ひょっとして店を間違えたのではないかと不安になってしまっていたからだ。

が…

もう一度、ヨンファのメールを確認する。

住所も店の名前も間違いなくここだ。

だが店内は、食事をする場所でもなければ買い物をするショップでもない

記念日を祝うにしては、およそ似つかわしくない場所だった。


「そうでしたか…。

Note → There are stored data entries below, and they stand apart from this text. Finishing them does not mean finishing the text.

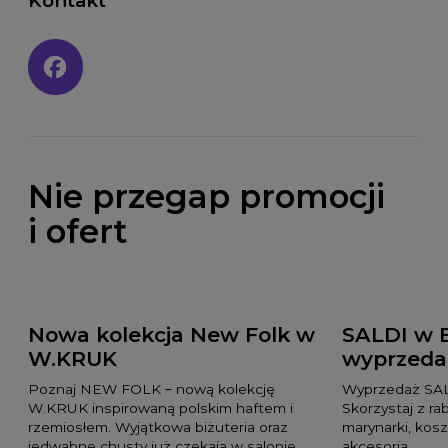
Kontakt
Social media:
Nie przegap promocji
i ofert
Nowa kolekcja New Folk w
SALDI w 
W.KRUK
wyprzeda
Poznaj NEW FOLK – nową kolekcję
Wyprzedaż SAL
W.KRUK inspirowaną polskim haftem i
Skorzystaj z ra
rzemiosłem. Wyjątkowa biżuteria oraz
marynarki, kosz
jedwabne chusty już czekają w salonie.
akcesoria.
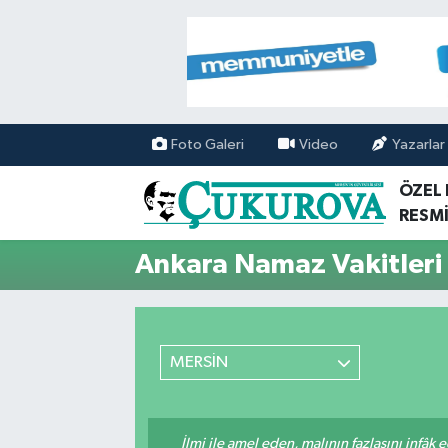
Mersin Nöbetçi Eczaneler
Mersin Hava Durumu
Foto Galeri
Video
Yazarlar
Mersin Namaz Vakitleri
ÖZEL
RESMİ
Mersin Trafik Yoğunluk Haritası
Ankara Namaz Vakitleri
Süper Lig Puan Durumu ve Fikstür
Tüm Manşetler
MERSİN
Son Dakika Haberleri
Haber Arşivi
İlmi ile amel eden, malının fazlasını infâk 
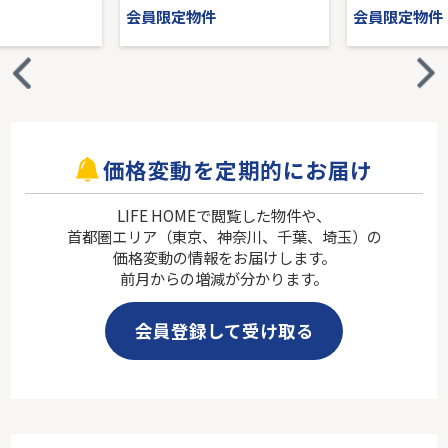
会員限定物件
会員限定物件
価格変動を定期的にお届け
LIFE HOMEで閲覧した物件や、
首都圏エリア（東京、神奈川、千葉、埼玉）の
価格変動の情報をお届けします。
前月からの増減が分かります。
会員登録して受け取る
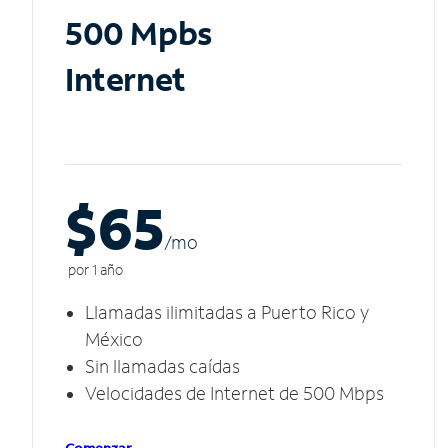
500 Mpbs
Internet
$65
/m
o
por 1 año
Llamadas ilimitadas a Puerto Rico y
México
Sin llamadas caídas
Velocidades de Internet de 500 Mbps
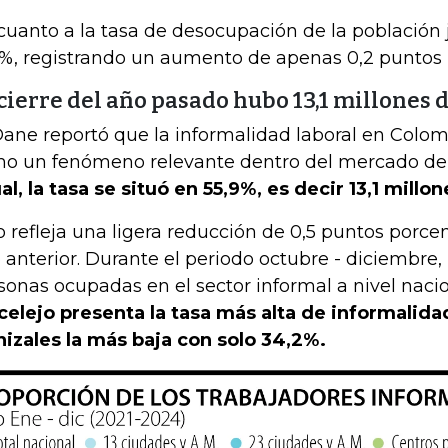
cuanto a la tasa de desocupación de la población 
4%, registrando un aumento de apenas 0,2 puntos 
cierre del año pasado hubo 13,1 millones 
Dane reportó que la informalidad laboral en Colo
o un fenómeno relevante dentro del mercado de 
al, la tasa se situó en 55,9%, es decir 13,1 millo
o refleja una ligera reducción de 0,5 puntos porce
 anterior. Durante el periodo octubre - diciembre,
sonas ocupadas en el sector informal a nivel naci
celejo presenta la tasa más alta de informalida
izales la más baja con solo 34,2%.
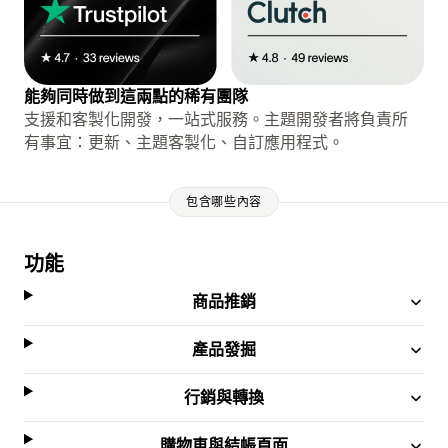
能夠同時做到這兩點的稀有團隊
支援和客製化開發，一站式服務。主題開發者將負責所
有事宜：更新、主題客製化、自訂應用程式。
包含哪些內容
功能
商品推銷
產品發掘
行銷與轉換
購物車與結帳頁面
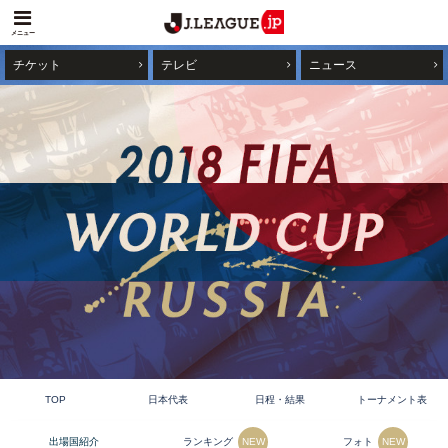
メニュー
チケット
テレビ
ニュース
TOP
日本代表
日程・結果
トーナメント表
ランキング
フォト
出場国紹介
NEW
NEW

それでは場所を変えましょう」


カウンターの中の従業員が奥へ引っ込んだかと思うと

手前にいた従業員に案内されるまま、カーテンで仕切られた奥へと進む。

その男の名札に書かれた「チョン・ユンホ」と言う名前の他、

この店の情報はジュンスには何一つ捉えられなかった。


長い廊下の両側には、いくつもの扉が並んでいる。

それぞれドアには番号が記してあり、安アパートのような造りだ。

と言っても、見た目にはそんなボロさなんて微塵もなく

外装と同じカラーで調えられた小奇麗な空間ではあったが。


そのうちの一室を横切ろうとしたその瞬間、またも思いがけない嬌声が響いた。


『ぁッ…!ぁア…ッ!!』


「ぇ…?!」


その声は、紛れもなくドアの向こうから聞こえてくる。

しかもこの声質から察するに…男のものだ。

そしてその嬌声に、色を含んでいることは明らかだった。


『ぁあ…ッ!ぃ、ぃ…ッ!!』

『ジェジュン…ッ!可愛いよ…っ』


その嬌声を発する男を抱いている相手も、また男だ。

突然のことに、頭が混乱し始める。

歩みを遅めたジュンスを、まるで何もなかったかのように平然と促すユンホという男。


この店は、一体なんの店なのだろうか

……もし自分の予想が正しければ

この店は―――


「どうぞ」


半ば押されるようにして足を踏み入れた一室。

ジュンスを室内に押し込めると、ユンホという従業員は持ち場へ帰っていったようだった。

ふたりきりの空間に、居心地の悪い空気が立ち込める。


「ぁの…ヨンファ、は…?」

「どうぞ、座ってください」


まるでジュンスの質問など聞こえていなかったかのように着席を促される。

先程までの表情とは全く違う。

戻ってしまったあの従業員でさえ、表情や空気から何か冷たさのようなものを感じていた。


記念日、どころではないのだろうと

目の前の男の表情で悟った。

現にヨンファはここにはいない。

そしてこの男の口から放たれる言葉は、ジュンスの耳を疑って止まないことばかりだった。